All during high school, I was rather protean, donning different personas based on who I was with, trying to figure out which one fit: the princess, the bad-ass, the brainiac, the All-American...I liked all of those roles, but knew they were just that, roles; costumes. Underneath, I was still the misfit. I knew I must belong somewhere, but it wasn't in any of those high school stereotypes.
|The Breakfast Club (Image from Mentalfloss.com)|
Somewhere along the line, Connie and I became best-friends. By college, we were inseparable. She knew my quirks and shortcomings and accepted them, and me, as I was, with no judgment. She remained my best friend, the person I turned to and knew I could rely on, through high school, college, grad school, a number of moves, and a failed marriage. Eventually, through jobs, marriages, and relocations, we lost touch. We'd visit each other's parents and pass friendly "hellos" through them, exchange Christmas cards, and that was it. I made new friends--based on shared interests and passions, not just geography, and didn't see Connie for years. They grew into decades.
But then I found Facebook. Connie and rediscovered each other, and after about twenty-years of not seeing each other, we made plans and got together. I was nervous, didn't know what to expect. What could we possibly talk about after all that time? What would we have in common any more?
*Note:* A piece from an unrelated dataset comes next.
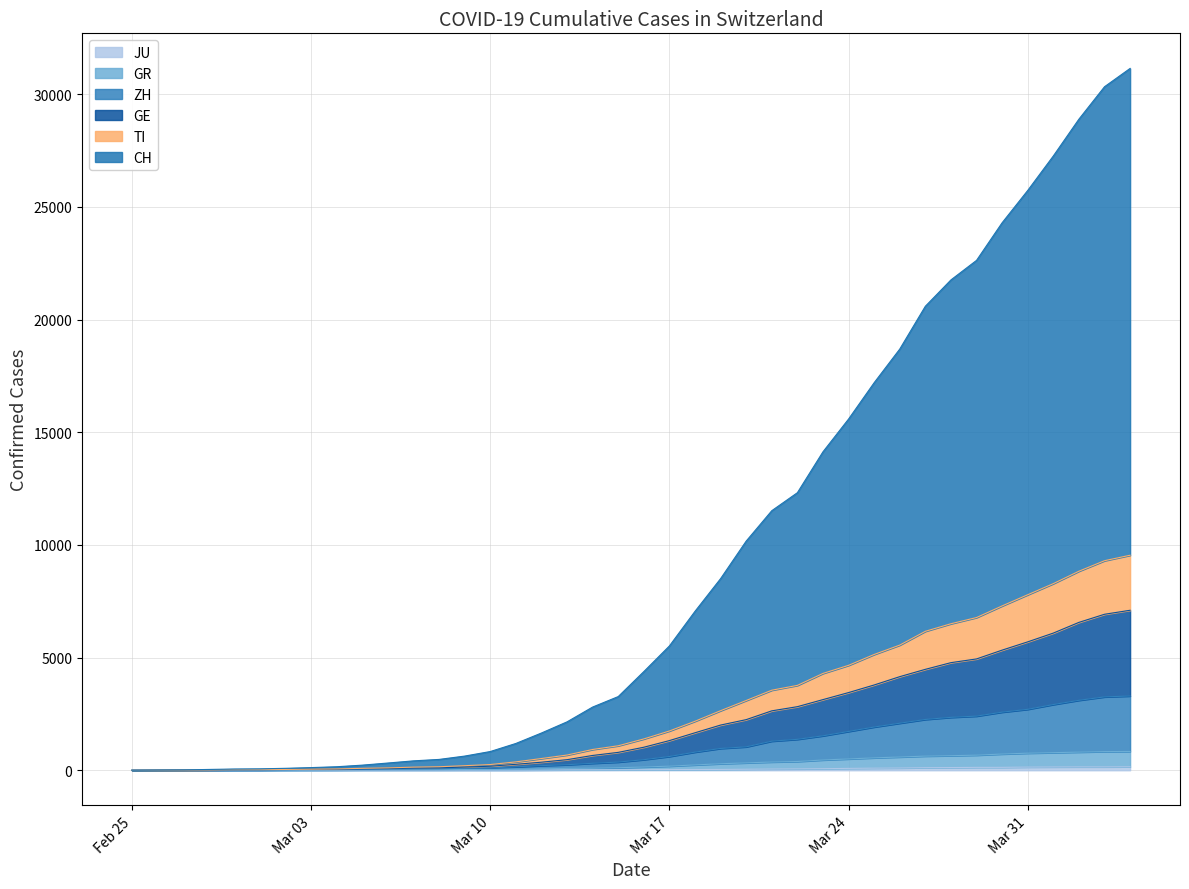

At which category is the sum across all series the highest?

2020-04-04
We saw each other and it was like we'd never been apart. We had our own lives, had gone our own ways, and had different experiences, but our shared past gave us solid common ground from where to pick up and move forward. And we did. Connie made it easy because once again, as always, Connie was Connie and she didn't care about the differences that had separated us over the years. I was who I was, quirks and all, and that was fine by her. She hadn't changed a bit.
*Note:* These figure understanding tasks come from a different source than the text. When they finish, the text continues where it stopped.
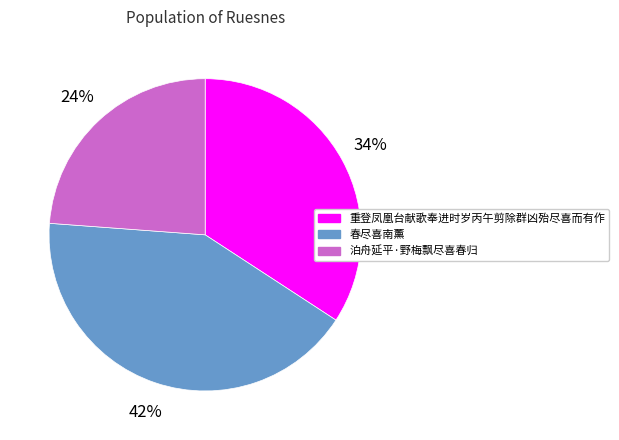

Rank the categories by value from highest to lowest.

春尽喜南薰, 重登凤凰台献歌奉进时岁丙午剪除群凶殆尽喜而有作, 泊舟延平·野梅飘尽喜春归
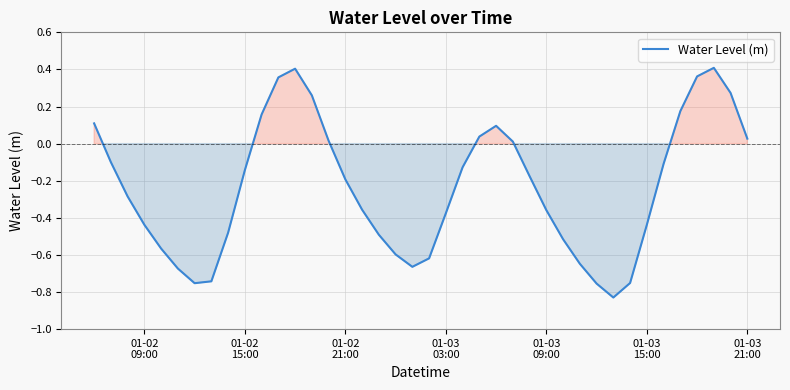

What is the difference between the maximum and minimum values?

1.2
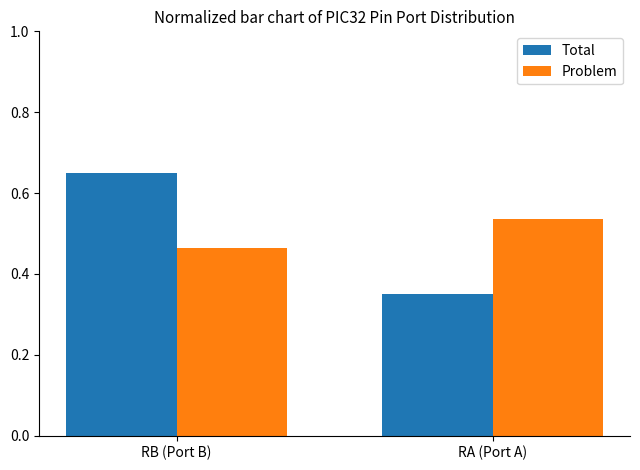

Is the value of Total at RB (Port B) greater than the value of Problem at RA (Port A)?

Yes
We've all seen people from our pasts and said, "You haven't changed a bit," when really they have. Physically, of course, we've all changed, and when we say it about someone's appearance we mean, "I can still recognize you under the gray hair/wrinkles/extra pounds." But the lives we've lived have changed us at the heart of who we were and are, our identities. The wild-child has become a respectable, hard-working member of the community, the beauty queen has a work-a-day life and family and bills to pay, the jock is no longer able to get by based on his performance in Saturday's game. Growing up has made us all more similar than different and the old labels no longer apply.
It took me longer than most, but I eventually found out who I am under all the acts and costumes. I learned to be myself and to be happy with that self.
I've been thinking a lot about Connie recently, as she and her husband go through some challenges. For all these years, I think I've taken for granted how very special she is. Reconnecting with her, I see that she really hasn't changed. What hasn't changed about her? Her basic "Connie-ness" that made her so special. Connie has always been her own person, marching to her own drummer, not giving a damn if someone else didn't like the beat. A talented athlete, she partied and smoked and hung out with both crowds. A good enough student, she passed her classes without putting in much effort, and didn't feel out of place with the either the brainiacs or the slackers. She didn't fit in perfectly with any group, but had friends in every group. I think that's because she doesn't see our differences as something that separates us, but as something that makes us all interesting. She knew what she liked and didn't, acted according to who she was, and felt no need to hide that. She swears like a sailor, drinks like a fish, smokes like a chimney. She can identify where someone is from by their accent within the first ten words out of their mouth. She can listen and hear beneath the words, and truly hear, but not judge, just understand. Connie has always known who she is and has always been unapologetically herself and is happy to let everyone else be exactly who they are.
As kids, I didn't always appreciate that about her. Thus, our frequent falling-outs throughout high school. Seeing Connie now is like a trip back in time in the Delorean, right back to how she was in our teens and twenties. She continues to be true to herself, 100% unapologetically Connie. Now that I know who I am and can be myself, I understand how hard that is, especially for teenagers and young adults. I'm in awe of the strength and courage it takes to do that, and in awe of Connie for having always had that strength and courage.